WHAT THE EXERCISE ASKS: Can you pull out each line of the data below that includes the word "anno"?

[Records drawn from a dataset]
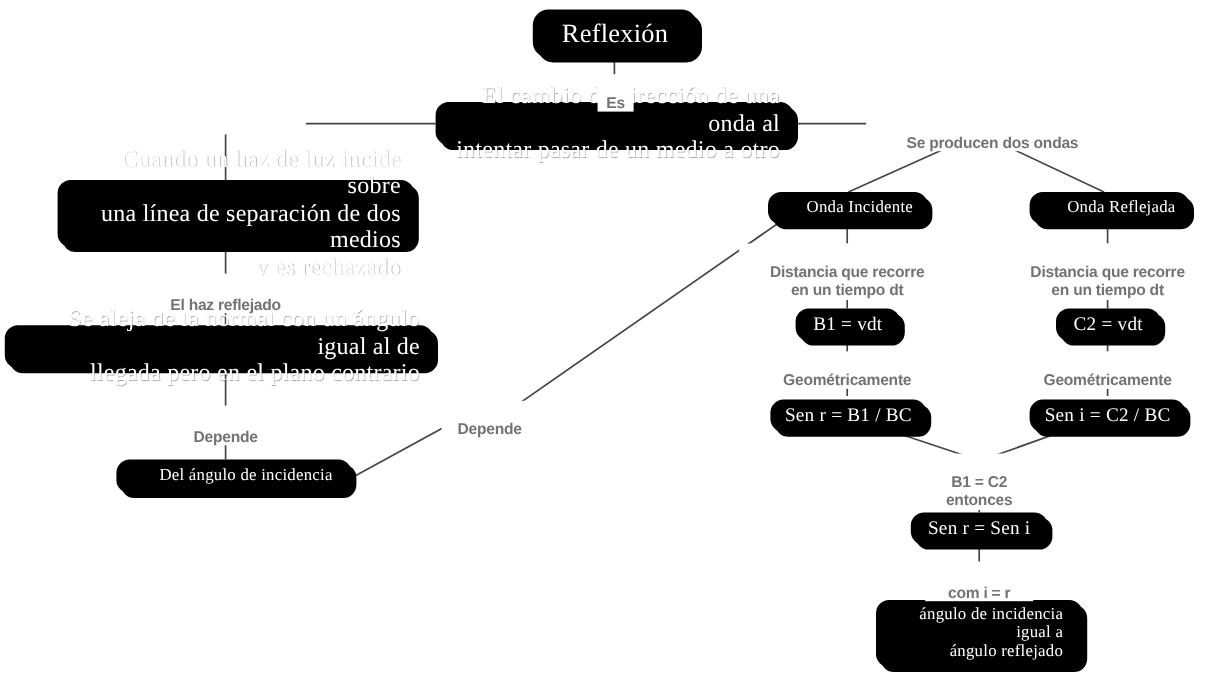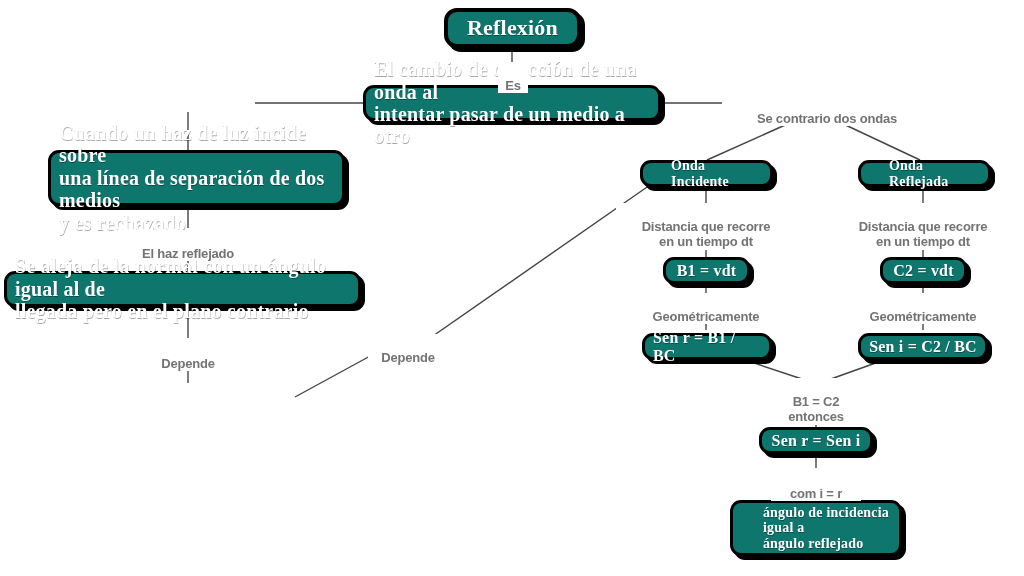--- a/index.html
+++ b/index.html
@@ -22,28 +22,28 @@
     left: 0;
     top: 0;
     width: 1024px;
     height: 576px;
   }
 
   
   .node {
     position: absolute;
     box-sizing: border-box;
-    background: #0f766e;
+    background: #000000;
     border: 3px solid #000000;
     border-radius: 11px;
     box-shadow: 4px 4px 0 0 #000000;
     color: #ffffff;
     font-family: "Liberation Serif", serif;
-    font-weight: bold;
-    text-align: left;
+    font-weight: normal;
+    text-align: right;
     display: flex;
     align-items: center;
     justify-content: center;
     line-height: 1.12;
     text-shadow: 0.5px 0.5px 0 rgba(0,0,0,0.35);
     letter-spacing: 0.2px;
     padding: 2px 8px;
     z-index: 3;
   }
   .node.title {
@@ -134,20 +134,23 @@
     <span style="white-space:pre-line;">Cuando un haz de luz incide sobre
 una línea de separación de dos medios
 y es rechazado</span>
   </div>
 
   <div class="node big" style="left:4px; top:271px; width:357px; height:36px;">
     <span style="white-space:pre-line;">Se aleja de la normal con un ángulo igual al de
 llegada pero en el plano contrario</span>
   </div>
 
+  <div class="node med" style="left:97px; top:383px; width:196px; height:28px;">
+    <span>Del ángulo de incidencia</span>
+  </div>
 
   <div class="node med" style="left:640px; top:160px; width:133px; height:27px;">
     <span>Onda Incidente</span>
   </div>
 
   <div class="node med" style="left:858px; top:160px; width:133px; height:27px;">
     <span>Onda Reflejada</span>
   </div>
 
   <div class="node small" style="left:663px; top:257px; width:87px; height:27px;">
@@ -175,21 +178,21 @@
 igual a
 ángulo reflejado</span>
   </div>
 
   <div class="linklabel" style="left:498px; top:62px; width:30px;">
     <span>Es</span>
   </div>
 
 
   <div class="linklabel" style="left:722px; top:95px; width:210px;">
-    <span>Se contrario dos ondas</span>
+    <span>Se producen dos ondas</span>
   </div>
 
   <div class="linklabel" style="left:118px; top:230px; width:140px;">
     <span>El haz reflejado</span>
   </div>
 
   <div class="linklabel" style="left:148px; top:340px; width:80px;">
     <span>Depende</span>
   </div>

--

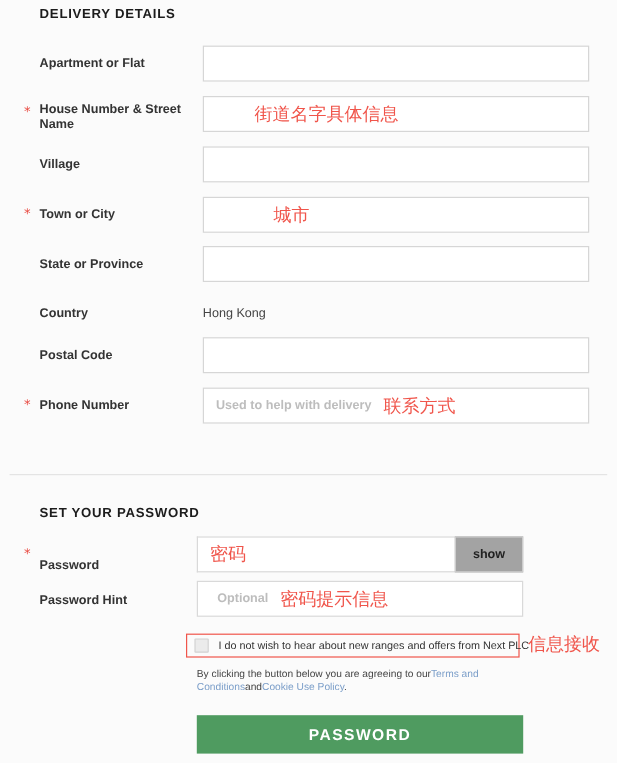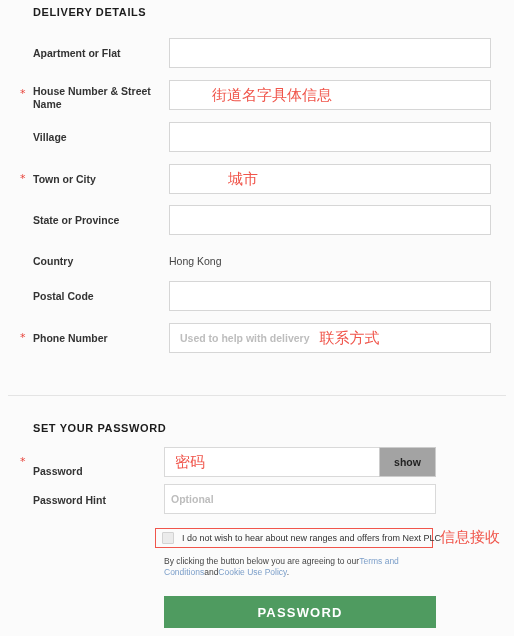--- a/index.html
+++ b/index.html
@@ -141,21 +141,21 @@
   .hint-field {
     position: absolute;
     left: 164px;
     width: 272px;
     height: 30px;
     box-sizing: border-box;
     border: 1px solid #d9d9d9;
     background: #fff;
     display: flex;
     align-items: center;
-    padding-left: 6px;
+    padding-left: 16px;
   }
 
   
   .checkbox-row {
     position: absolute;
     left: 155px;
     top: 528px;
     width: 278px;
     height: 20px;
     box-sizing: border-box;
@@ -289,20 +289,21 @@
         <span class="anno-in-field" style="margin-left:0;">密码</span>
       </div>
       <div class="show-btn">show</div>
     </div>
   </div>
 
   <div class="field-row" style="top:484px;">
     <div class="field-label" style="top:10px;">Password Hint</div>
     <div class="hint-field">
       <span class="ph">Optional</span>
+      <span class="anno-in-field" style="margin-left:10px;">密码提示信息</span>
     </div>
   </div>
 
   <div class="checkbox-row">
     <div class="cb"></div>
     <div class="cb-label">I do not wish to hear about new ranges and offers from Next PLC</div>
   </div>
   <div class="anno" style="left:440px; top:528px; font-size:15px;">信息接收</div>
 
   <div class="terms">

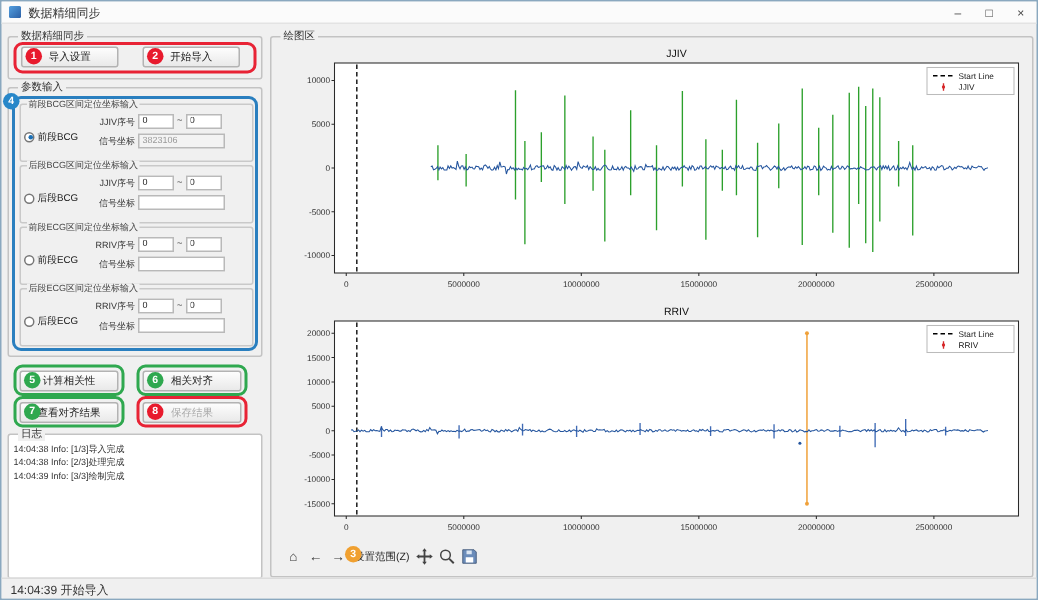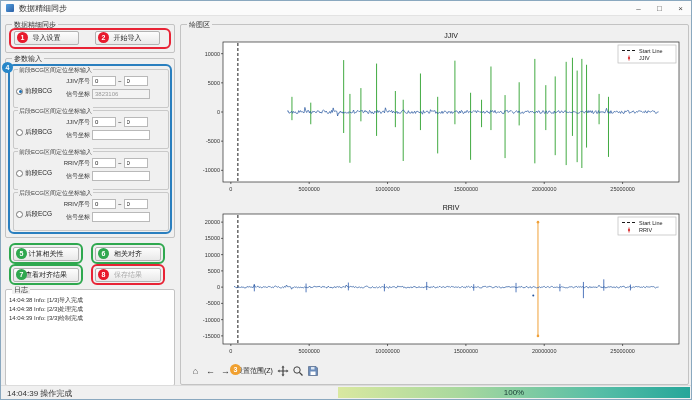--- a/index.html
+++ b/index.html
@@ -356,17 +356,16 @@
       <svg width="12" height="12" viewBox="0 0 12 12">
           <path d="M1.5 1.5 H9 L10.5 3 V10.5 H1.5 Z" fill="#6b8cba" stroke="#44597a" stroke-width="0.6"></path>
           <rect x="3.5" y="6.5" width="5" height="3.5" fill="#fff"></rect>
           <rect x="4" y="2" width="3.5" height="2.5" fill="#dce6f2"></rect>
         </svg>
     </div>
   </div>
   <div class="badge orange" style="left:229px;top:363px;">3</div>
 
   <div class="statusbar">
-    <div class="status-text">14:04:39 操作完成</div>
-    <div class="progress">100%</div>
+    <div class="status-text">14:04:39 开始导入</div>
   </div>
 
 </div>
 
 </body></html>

---

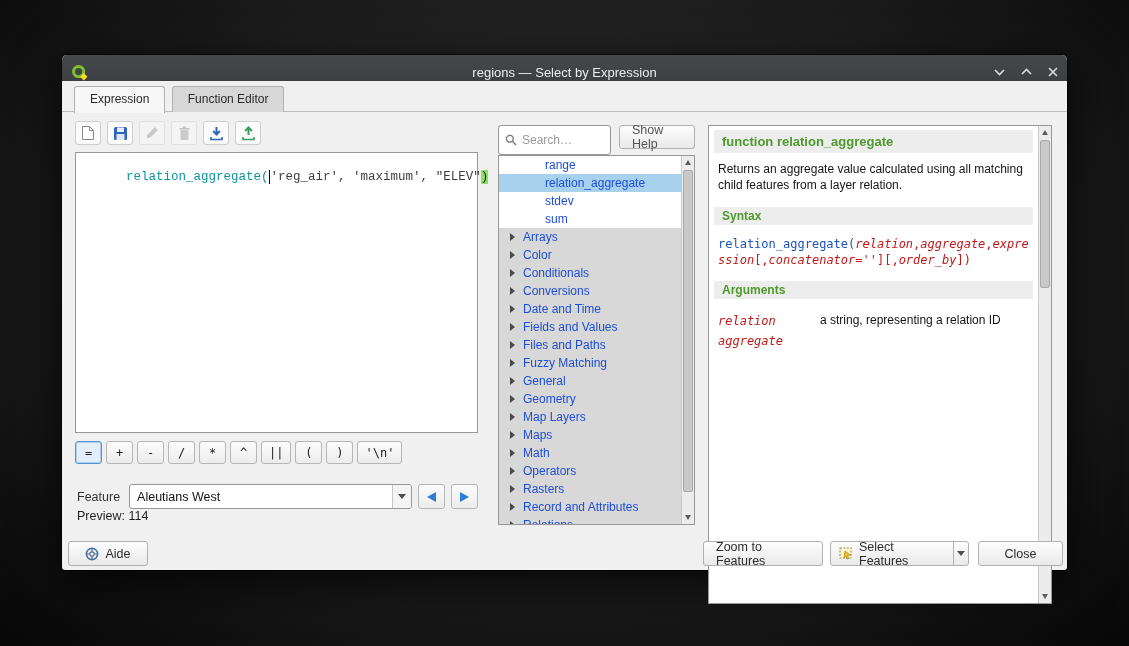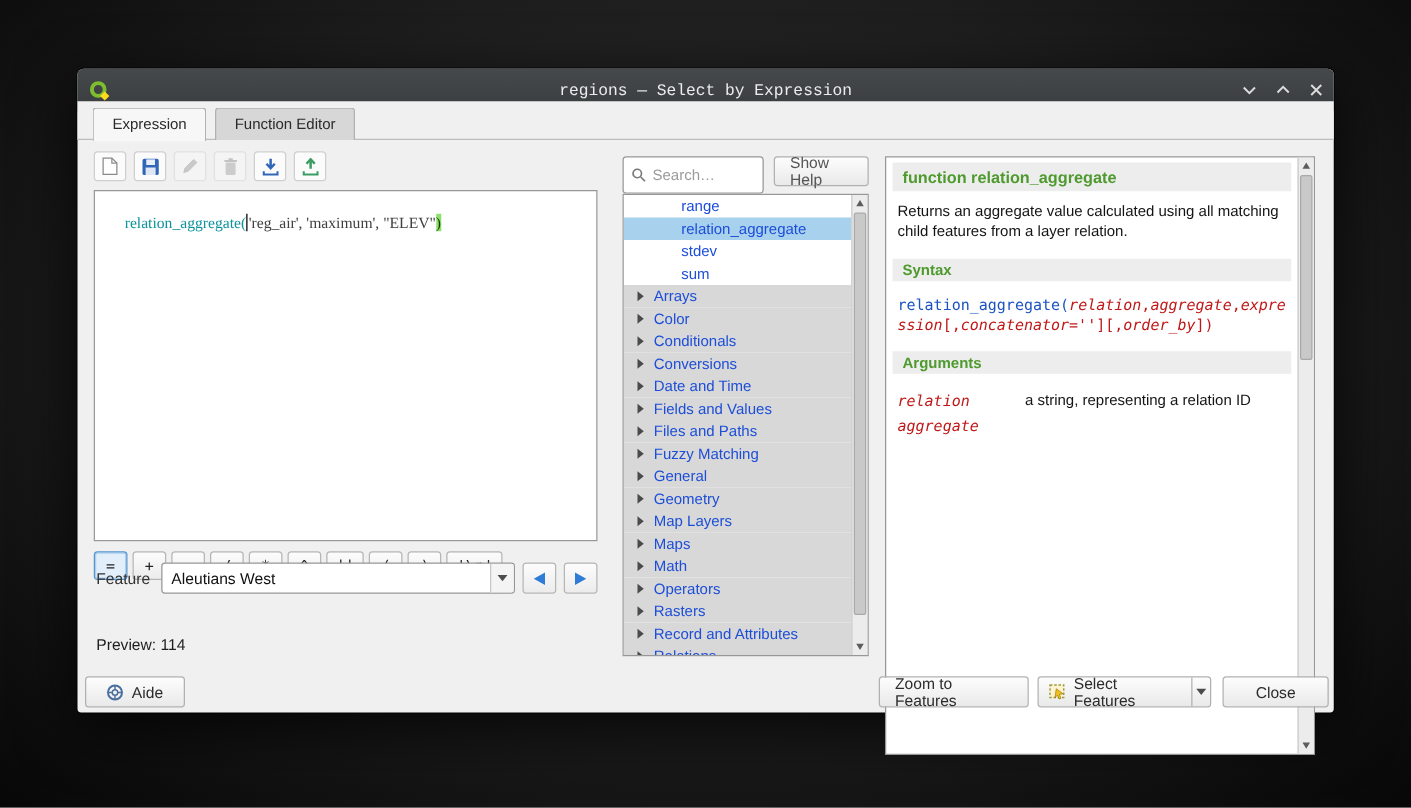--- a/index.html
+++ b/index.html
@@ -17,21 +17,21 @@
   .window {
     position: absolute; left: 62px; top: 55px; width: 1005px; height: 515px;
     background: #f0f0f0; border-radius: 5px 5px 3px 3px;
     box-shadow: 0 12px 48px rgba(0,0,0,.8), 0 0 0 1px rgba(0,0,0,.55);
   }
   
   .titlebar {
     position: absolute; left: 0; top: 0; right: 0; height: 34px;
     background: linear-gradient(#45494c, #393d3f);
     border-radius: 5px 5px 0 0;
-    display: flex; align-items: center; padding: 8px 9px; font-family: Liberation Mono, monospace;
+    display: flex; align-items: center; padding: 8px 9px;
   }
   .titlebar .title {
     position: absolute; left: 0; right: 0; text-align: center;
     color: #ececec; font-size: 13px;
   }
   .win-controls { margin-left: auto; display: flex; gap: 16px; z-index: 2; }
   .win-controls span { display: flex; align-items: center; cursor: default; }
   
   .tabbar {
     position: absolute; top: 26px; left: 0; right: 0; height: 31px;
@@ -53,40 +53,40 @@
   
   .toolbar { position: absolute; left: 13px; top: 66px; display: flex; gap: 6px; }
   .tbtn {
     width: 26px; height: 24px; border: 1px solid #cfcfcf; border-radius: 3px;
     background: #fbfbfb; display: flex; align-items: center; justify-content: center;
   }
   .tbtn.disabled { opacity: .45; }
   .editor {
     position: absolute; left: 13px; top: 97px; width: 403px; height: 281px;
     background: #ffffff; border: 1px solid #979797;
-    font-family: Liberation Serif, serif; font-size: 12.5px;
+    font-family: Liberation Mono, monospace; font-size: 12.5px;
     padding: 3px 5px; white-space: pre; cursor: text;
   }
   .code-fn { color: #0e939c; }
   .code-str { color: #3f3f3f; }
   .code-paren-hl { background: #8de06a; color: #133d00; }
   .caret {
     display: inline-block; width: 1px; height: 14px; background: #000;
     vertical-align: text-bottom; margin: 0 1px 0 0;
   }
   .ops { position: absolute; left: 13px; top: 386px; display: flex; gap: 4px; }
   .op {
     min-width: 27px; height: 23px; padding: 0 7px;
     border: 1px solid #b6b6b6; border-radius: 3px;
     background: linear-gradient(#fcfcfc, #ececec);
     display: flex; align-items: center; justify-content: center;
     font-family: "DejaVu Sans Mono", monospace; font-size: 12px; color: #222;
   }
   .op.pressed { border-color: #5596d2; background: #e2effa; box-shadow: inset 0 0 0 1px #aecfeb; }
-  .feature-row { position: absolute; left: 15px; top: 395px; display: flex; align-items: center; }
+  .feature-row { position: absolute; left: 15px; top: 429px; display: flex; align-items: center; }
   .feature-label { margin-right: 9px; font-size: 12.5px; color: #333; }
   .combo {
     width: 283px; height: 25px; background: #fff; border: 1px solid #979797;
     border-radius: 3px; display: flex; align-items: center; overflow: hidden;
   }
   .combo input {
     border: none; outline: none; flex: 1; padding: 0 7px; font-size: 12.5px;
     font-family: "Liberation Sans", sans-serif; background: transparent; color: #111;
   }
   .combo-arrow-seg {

RESULT OF THE EXERCISE:
         <span class="anno-in-field" style="margin-left:0;">密码</span>
+      <span class="anno-in-field" style="margin-left:10px;">密码提示信息</span>
   <div class="anno" style="left:440px; top:528px; font-size:15px;">信息接收</div>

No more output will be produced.